Objectives: Adaptive resistance, a pharmacodynamic process of aminoglycosides, is a reversible refractoriness to the bactericidal action. It is developing during the first dosing interval, is enhanced by higher doses, and augmented by consecutive doses if administered before the bacteria return to their susceptibility stage [1, 2]. A previous PKPD model of bacteria kill of gentamicin in vitro [3] consisted of a compartment of resistant bacteria added to a semi-mechanistic model developed for other antibiotics [4] but there was a lack of fit to some of the experimental dosing schedules. The aim of this work was to explore a different PKPD model and to conduct predictions that can be used to suggest optimized dosing schedules in neonates based on the time-course of bacteria kill and adaptive resistance, as well as previous information on risk for toxicity.

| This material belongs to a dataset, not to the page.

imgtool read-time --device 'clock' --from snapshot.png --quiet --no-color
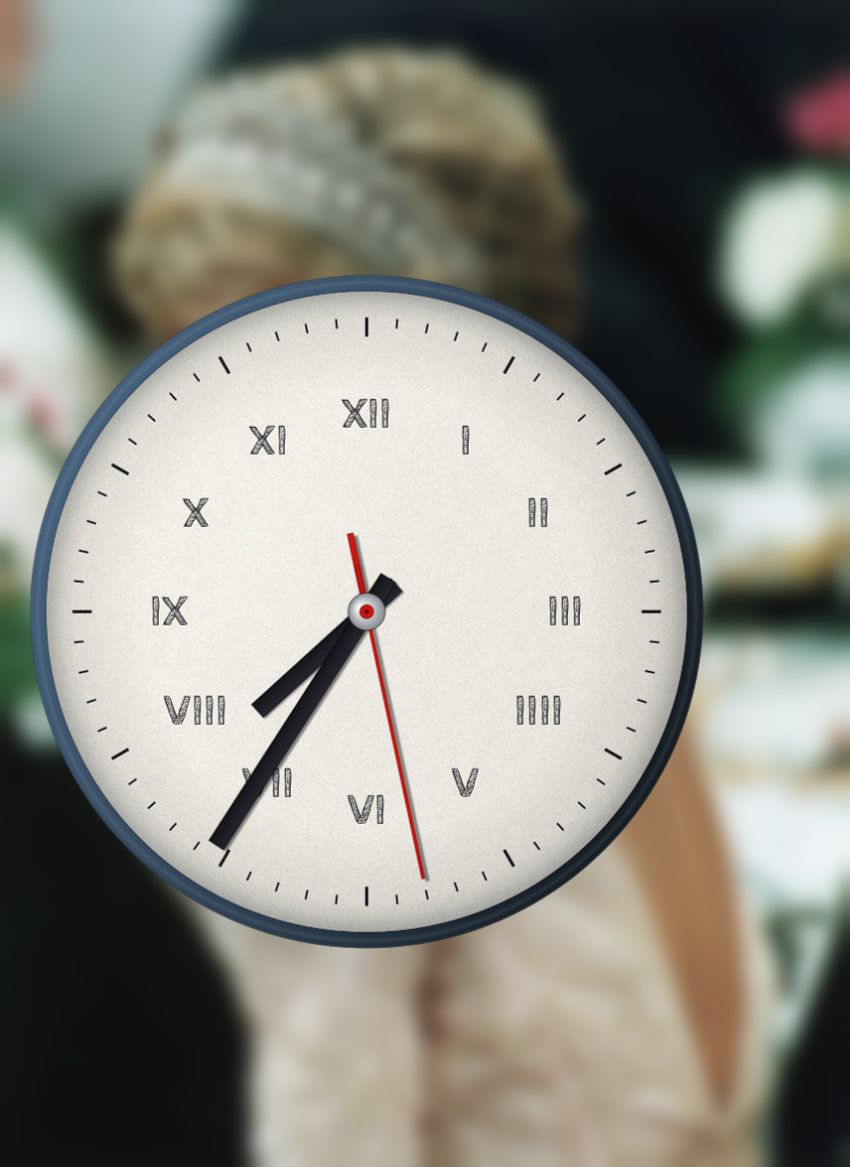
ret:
7:35:28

Methods: In vitro time kill curve experiments were conducted for 24-48 hours on a strain of Escherichia coli. Gentamicin exposure was either at constant concentration ranging between 0.125-16 times the MIC or in a dynamic kinetic system with different dosing regimens; 1-8 times the MIC every 12 or 24 hours with simulated two-compartment kinetics. Bacterial counts were monitored with frequent sampling throughout the experiments. All data were fit simultaneously in NONMEM. The adaptive resistance was modeled as a binding function where the degree of binding resulted in a reduction of Emax of the bacteria kill. Predictions were conducted for neonates of different weights and ages by allowing the concentrations predicted by a previously developed 3-compartment PK model to drive the bacteria kill [5].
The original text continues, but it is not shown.